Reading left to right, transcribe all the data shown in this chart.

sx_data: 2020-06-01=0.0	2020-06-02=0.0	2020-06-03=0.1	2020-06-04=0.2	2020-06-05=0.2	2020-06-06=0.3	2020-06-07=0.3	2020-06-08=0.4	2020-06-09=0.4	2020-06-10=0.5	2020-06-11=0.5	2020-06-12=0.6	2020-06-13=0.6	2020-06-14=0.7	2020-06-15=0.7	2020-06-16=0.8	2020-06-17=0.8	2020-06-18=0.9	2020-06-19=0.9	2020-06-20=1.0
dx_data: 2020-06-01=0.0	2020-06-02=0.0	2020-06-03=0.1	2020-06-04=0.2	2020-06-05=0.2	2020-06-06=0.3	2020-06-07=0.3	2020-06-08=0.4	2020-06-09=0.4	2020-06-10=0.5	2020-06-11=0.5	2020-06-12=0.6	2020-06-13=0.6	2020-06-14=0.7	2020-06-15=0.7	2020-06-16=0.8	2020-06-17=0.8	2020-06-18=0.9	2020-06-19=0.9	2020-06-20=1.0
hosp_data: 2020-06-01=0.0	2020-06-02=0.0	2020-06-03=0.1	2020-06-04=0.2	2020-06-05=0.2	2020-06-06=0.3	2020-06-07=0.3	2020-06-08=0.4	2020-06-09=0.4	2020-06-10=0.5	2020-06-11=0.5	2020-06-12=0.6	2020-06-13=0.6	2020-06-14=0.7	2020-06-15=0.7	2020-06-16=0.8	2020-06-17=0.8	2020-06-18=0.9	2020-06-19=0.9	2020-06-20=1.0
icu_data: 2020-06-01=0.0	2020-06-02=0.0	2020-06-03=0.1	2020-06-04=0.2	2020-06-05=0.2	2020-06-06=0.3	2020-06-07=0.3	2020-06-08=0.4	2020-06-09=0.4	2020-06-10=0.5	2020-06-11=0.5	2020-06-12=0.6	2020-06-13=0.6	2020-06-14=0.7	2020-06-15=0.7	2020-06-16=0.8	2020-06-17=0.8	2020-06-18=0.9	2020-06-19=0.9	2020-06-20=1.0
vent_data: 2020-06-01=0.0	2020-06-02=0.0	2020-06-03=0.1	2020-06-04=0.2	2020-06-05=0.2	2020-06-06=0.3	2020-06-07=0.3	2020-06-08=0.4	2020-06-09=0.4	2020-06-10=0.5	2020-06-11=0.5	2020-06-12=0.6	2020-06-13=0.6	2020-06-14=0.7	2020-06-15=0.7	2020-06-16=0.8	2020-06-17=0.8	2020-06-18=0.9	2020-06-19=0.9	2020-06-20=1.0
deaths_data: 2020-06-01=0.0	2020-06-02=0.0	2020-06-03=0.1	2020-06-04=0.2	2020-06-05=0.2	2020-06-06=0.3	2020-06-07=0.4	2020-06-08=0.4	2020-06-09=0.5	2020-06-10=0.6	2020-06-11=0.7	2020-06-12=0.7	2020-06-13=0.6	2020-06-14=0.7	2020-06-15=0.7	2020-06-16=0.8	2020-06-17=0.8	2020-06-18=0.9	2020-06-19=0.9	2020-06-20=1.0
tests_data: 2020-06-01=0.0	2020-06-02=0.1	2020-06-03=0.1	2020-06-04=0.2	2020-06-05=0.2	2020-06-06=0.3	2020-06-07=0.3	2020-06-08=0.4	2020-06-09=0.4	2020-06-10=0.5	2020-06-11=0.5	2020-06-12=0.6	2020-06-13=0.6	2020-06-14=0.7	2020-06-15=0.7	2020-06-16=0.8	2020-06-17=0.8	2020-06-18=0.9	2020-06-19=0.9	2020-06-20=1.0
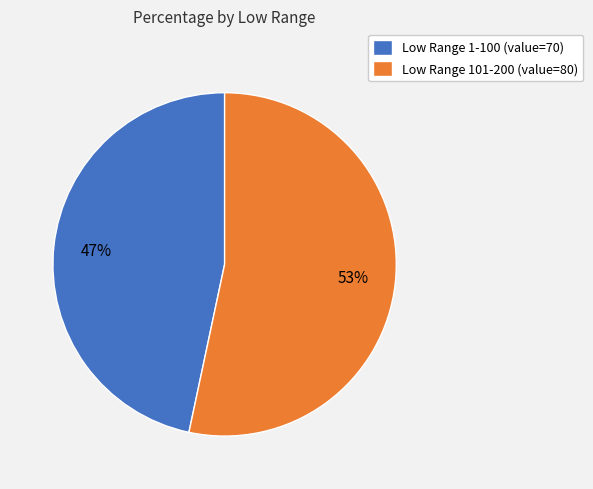

Approximately how many times larger is the value at Low Range 101-200 (value=80) compared to Low Range 1-100 (value=70)?

1.1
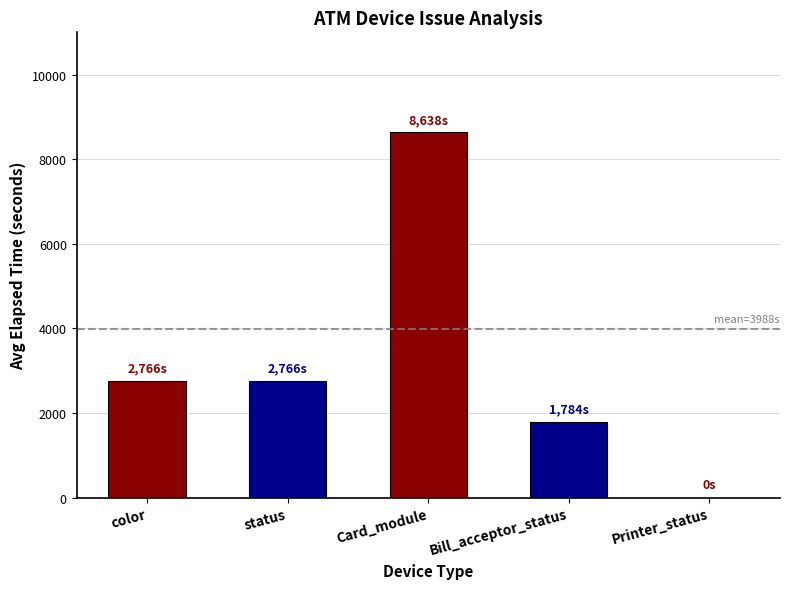

Reading left to right, transcribe all the data shown in this chart.

color=2766	status=2766	Card_module=8638	Bill_acceptor_status=1784	Printer_status=0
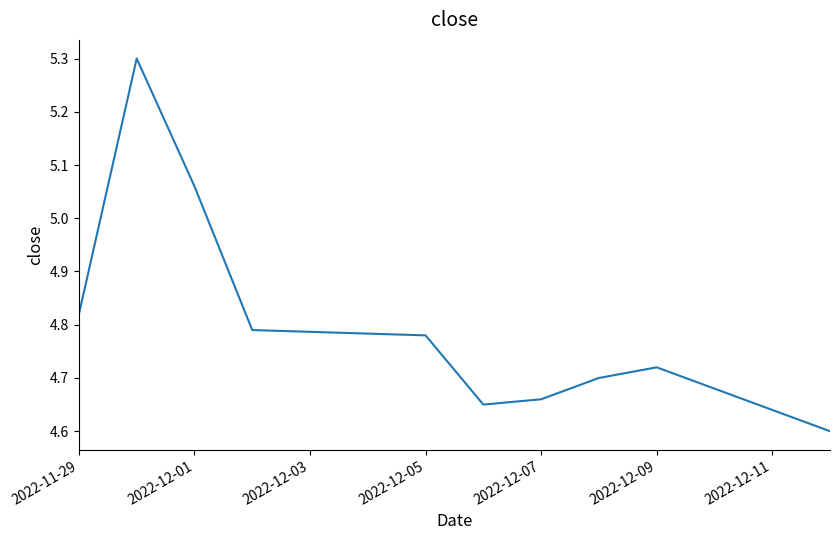

What is the greatest value displayed?

5.3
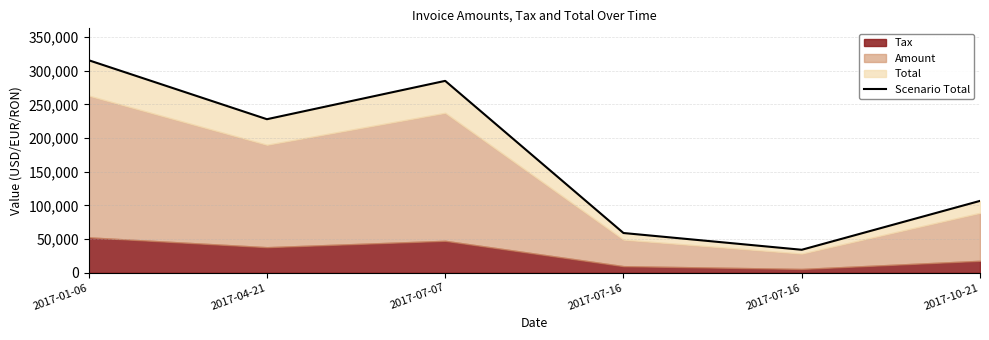

What is the difference between the maximum and minimum values?

281486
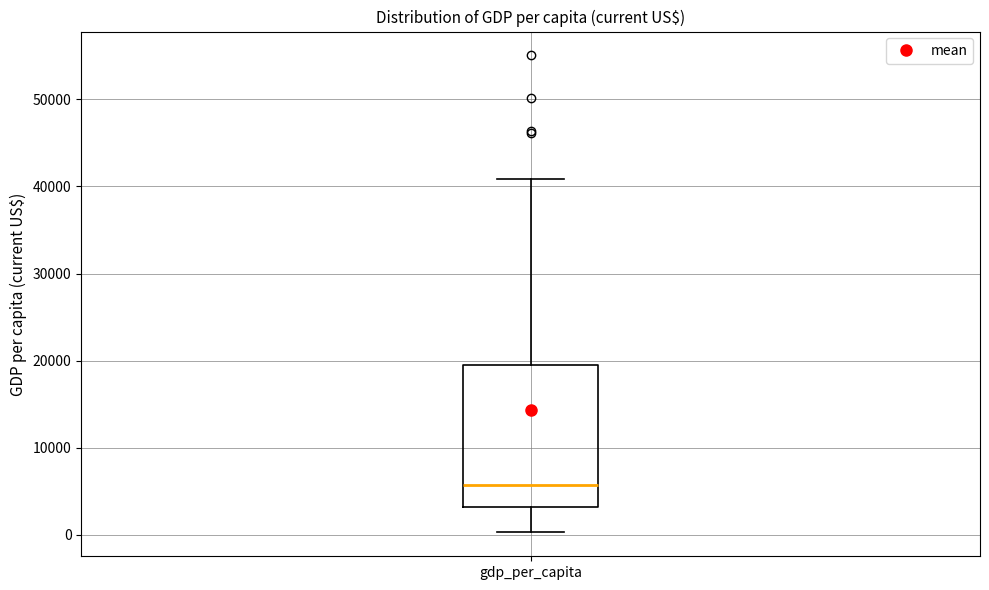

Where does the lower whisker of the box for gdp_per_capita end on the y-axis? The values are not printed on the chart, so give them approximately, as read against the axis.

0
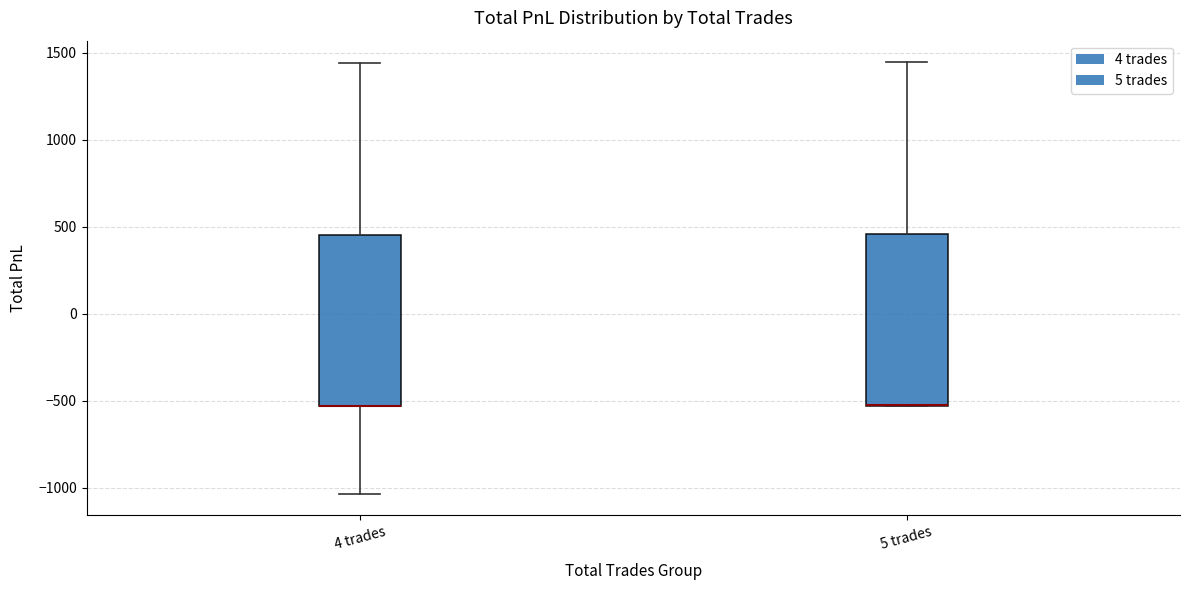

Reading left to right, read every box against the y-axis: the position of its median line, the range the box covers, and the ends of its whiskers. The values are not printed on the chart, so give them approximately, as read against the axis.

4 trades: median -550 (drawn on the box's lower edge), box -550 to 450, whiskers -1050 to 1450
5 trades: median -500 (drawn on the box's lower edge), box -550 to 450, whiskers -550 to 1450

· · · · ·

# EXERCISE GOAL
Quote every one of the lines above word for word, leaving the pictures out of your answer.

# RESPONSE TO THE EXERCISE
Reading left to right, transcribe all the data shown in this chart.

sx_data: 2020-06-01=0.0	2020-06-02=0.0	2020-06-03=0.1	2020-06-04=0.2	2020-06-05=0.2	2020-06-06=0.3	2020-06-07=0.3	2020-06-08=0.4	2020-06-09=0.4	2020-06-10=0.5	2020-06-11=0.5	2020-06-12=0.6	2020-06-13=0.6	2020-06-14=0.7	2020-06-15=0.7	2020-06-16=0.8	2020-06-17=0.8	2020-06-18=0.9	2020-06-19=0.9	2020-06-20=1.0
dx_data: 2020-06-01=0.0	2020-06-02=0.0	2020-06-03=0.1	2020-06-04=0.2	2020-06-05=0.2	2020-06-06=0.3	2020-06-07=0.3	2020-06-08=0.4	2020-06-09=0.4	2020-06-10=0.5	2020-06-11=0.5	2020-06-12=0.6	2020-06-13=0.6	2020-06-14=0.7	2020-06-15=0.7	2020-06-16=0.8	2020-06-17=0.8	2020-06-18=0.9	2020-06-19=0.9	2020-06-20=1.0
hosp_data: 2020-06-01=0.0	2020-06-02=0.0	2020-06-03=0.1	2020-06-04=0.2	2020-06-05=0.2	2020-06-06=0.3	2020-06-07=0.3	2020-06-08=0.4	2020-06-09=0.4	2020-06-10=0.5	2020-06-11=0.5	2020-06-12=0.6	2020-06-13=0.6	2020-06-14=0.7	2020-06-15=0.7	2020-06-16=0.8	2020-06-17=0.8	2020-06-18=0.9	2020-06-19=0.9	2020-06-20=1.0
icu_data: 2020-06-01=0.0	2020-06-02=0.0	2020-06-03=0.1	2020-06-04=0.2	2020-06-05=0.2	2020-06-06=0.3	2020-06-07=0.3	2020-06-08=0.4	2020-06-09=0.4	2020-06-10=0.5	2020-06-11=0.5	2020-06-12=0.6	2020-06-13=0.6	2020-06-14=0.7	2020-06-15=0.7	2020-06-16=0.8	2020-06-17=0.8	2020-06-18=0.9	2020-06-19=0.9	2020-06-20=1.0
vent_data: 2020-06-01=0.0	2020-06-02=0.0	2020-06-03=0.1	2020-06-04=0.2	2020-06-05=0.2	2020-06-06=0.3	2020-06-07=0.3	2020-06-08=0.4	2020-06-09=0.4	2020-06-10=0.5	2020-06-11=0.5	2020-06-12=0.6	2020-06-13=0.6	2020-06-14=0.7	2020-06-15=0.7	2020-06-16=0.8	2020-06-17=0.8	2020-06-18=0.9	2020-06-19=0.9	2020-06-20=1.0
deaths_data: 2020-06-01=0.0	2020-06-02=0.0	2020-06-03=0.1	2020-06-04=0.2	2020-06-05=0.2	2020-06-06=0.3	2020-06-07=0.4	2020-06-08=0.4	2020-06-09=0.5	2020-06-10=0.6	2020-06-11=0.7	2020-06-12=0.7	2020-06-13=0.6	2020-06-14=0.7	2020-06-15=0.7	2020-06-16=0.8	2020-06-17=0.8	2020-06-18=0.9	2020-06-19=0.9	2020-06-20=1.0
tests_data: 2020-06-01=0.0	2020-06-02=0.1	2020-06-03=0.1	2020-06-04=0.2	2020-06-05=0.2	2020-06-06=0.3	2020-06-07=0.3	2020-06-08=0.4	2020-06-09=0.4	2020-06-10=0.5	2020-06-11=0.5	2020-06-12=0.6	2020-06-13=0.6	2020-06-14=0.7	2020-06-15=0.7	2020-06-16=0.8	2020-06-17=0.8	2020-06-18=0.9	2020-06-19=0.9	2020-06-20=1.0

Approximately how many times larger is the value at Low Range 101-200 (value=80) compared to Low Range 1-100 (value=70)?

1.1

Reading left to right, transcribe all the data shown in this chart.

color=2766	status=2766	Card_module=8638	Bill_acceptor_status=1784	Printer_status=0

What is the greatest value displayed?

5.3

What is the difference between the maximum and minimum values?

281486

Where does the lower whisker of the box for gdp_per_capita end on the y-axis? The values are not printed on the chart, so give them approximately, as read against the axis.

0

Reading left to right, read every box against the y-axis: the position of its median line, the range the box covers, and the ends of its whiskers. The values are not printed on the chart, so give them approximately, as read against the axis.

4 trades: median -550 (drawn on the box's lower edge), box -550 to 450, whiskers -1050 to 1450
5 trades: median -500 (drawn on the box's lower edge), box -550 to 450, whiskers -550 to 1450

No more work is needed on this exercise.